The public calls for EMS services far more than for fire services. The EMS service carries far more potential for legal recourse by the residents served because of the close personal interaction at the scene. Fire service personnel are more prone to consider it as a career decision, whereas EMS personnel more commonly work for a number of years and then move into other health-care channels. In EMS, it is often called "burnout" and is a definite problem in personnel selection and training.

The point is that "cross training" may look simple, but is often difficult in practice because the personnel are, in fact, quite different. Complicating the picture further are present attitudes of the area hospitals, which quite commonly either accept certain patients only or temporarily close their emergency departments to further emergency patients.
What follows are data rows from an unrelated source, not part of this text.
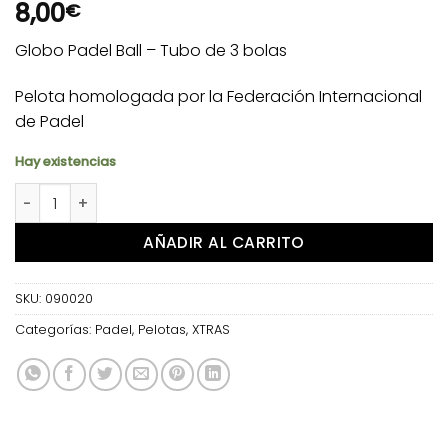
8,00
€
Globo Padel Ball – Tubo de 3 bolas
Pelota homologada por la Federación Internacional
de Padel
Hay existencias
Globo Padel Ball cantidad
AÑADIR AL CARRITO
SKU:
090020
Categorías:
Padel
,
Pelotas
,
XTRAS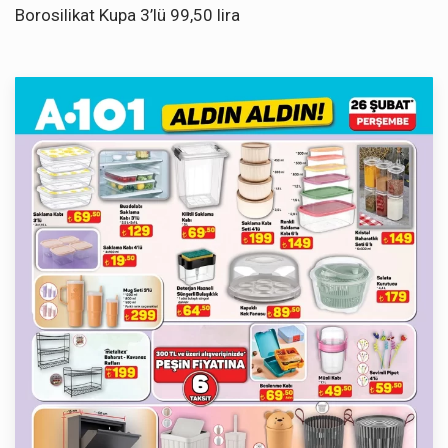
Borosilikat Kupa 3’lü 99,50 lira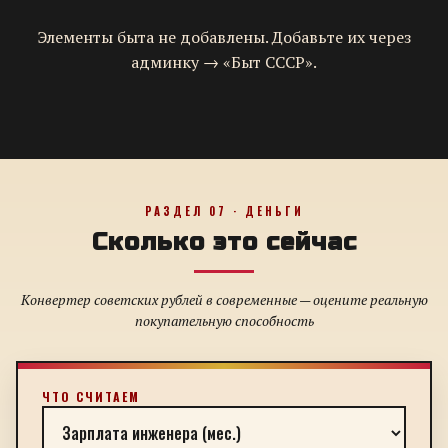
Элементы быта не добавлены. Добавьте их через
админку → «Быт СССР».
РАЗДЕЛ 07 · ДЕНЬГИ
Сколько это сейчас
Конвертер советских рублей в современные — оцените реальную
покупательную способность
ЧТО СЧИТАЕМ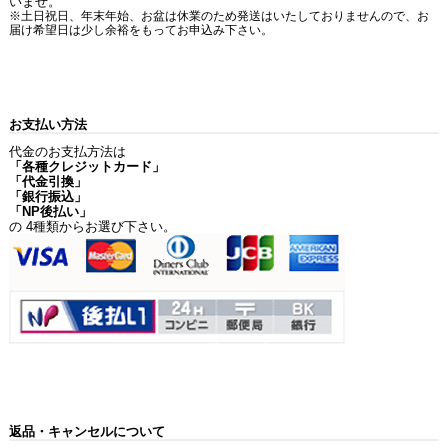
いませ。
※土日祝日、年末年始、お盆は休業のため発送はいたしておりませんので、お
届け希望日は少し余裕をもってお申込み下さい。
お支払い方法
代金のお支払方法は
「各種クレジットカード」
「代金引換」
「銀行振込」
「NP後払い」
の 4種類からお選び下さい。
返品・キャンセルについて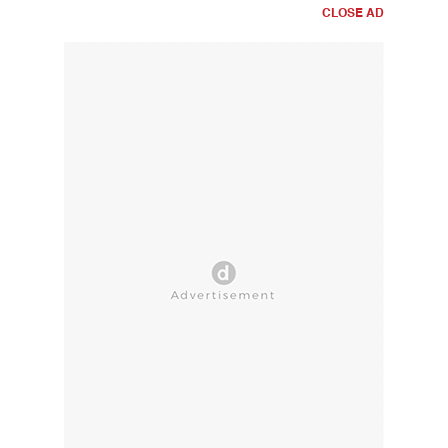
CLOSE AD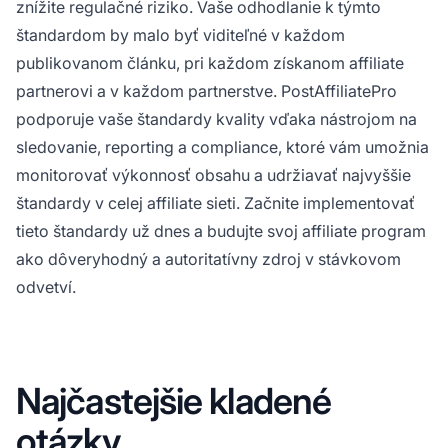
znížite regulačné riziko. Vaše odhodlanie k týmto
štandardom by malo byť viditeľné v každom
publikovanom článku, pri každom získanom affiliate
partnerovi a v každom partnerstve. PostAffiliatePro
podporuje vaše štandardy kvality vďaka nástrojom na
sledovanie, reporting a compliance, ktoré vám umožnia
monitorovať výkonnosť obsahu a udržiavať najvyššie
štandardy v celej affiliate sieti. Začnite implementovať
tieto štandardy už dnes a budujte svoj affiliate program
ako dôveryhodný a autoritatívny zdroj v stávkovom
odvetví.
Najčastejšie kladené
otázky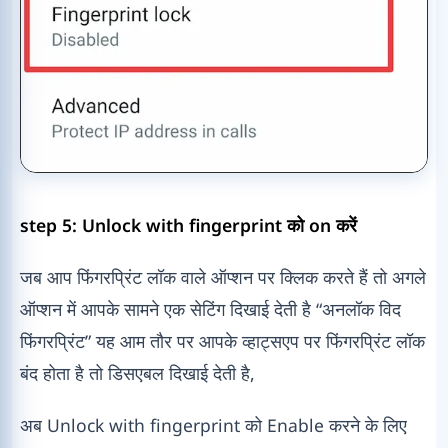
step 5: Unlock with fingerprint को on करें
जब आप फिंगरप्रिंट लॉक वाले ऑप्शन पर क्लिक करते हैं तो अगले
ऑप्शन में आपके सामने एक सेटिंग दिखाई देती है “अनलॉक विद
फिंगरप्रिंट” यह आम तौर पर आपके व्हाट्सएप पर फिंगरप्रिंट लॉक
बंद होता है तो डिसएबल दिखाई देती है,
अब Unlock with fingerprint को Enable करने के लिए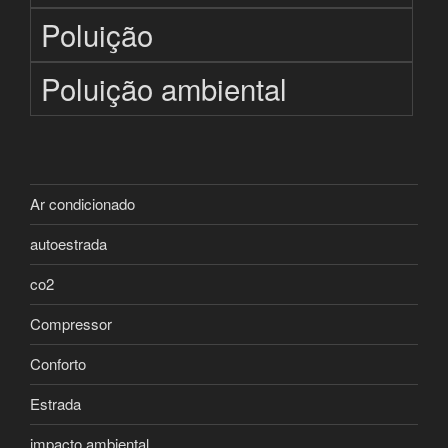
Poluição
Poluição ambiental
Ar condicionado
autoestrada
co2
Compressor
Conforto
Estrada
impacto ambiental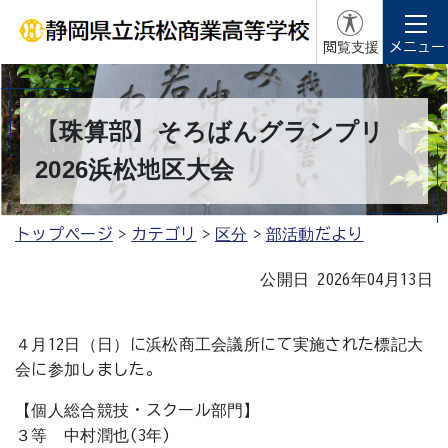
閲覧支援
メニュー
【珠算部】そろばんグランプリ
2026浜松地区大会
トップページ
カテゴリ
区分
部活動だより
公開日 2026年04月13日
４月12日（日）に浜松商工会議所にて実施された標記大
会に参加しました。
【個人総合競技・スクール部門】
３等 中村潤也(3年)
This further stresses the EMS system.

Serving as an ex-officio member of the EMS medical committee, I can sympathize with the Polk County commissioners and their desire to seek efficiencies in operation of county services. In this situation, I think that basing a decision on a pilot program may or may not help in making a wise decision - unless the evaluation criteria are carefully selected and analyzed.

I believe that an expert consultant's analysis of fire and EMS services over the past several years might offer better information on which a decision might be based. In the end, the decision should be made on the basis of the best service for the least cost, and combining the services may reduce costs by a fraction but also could reduce EMS efficiency by an even greater amount.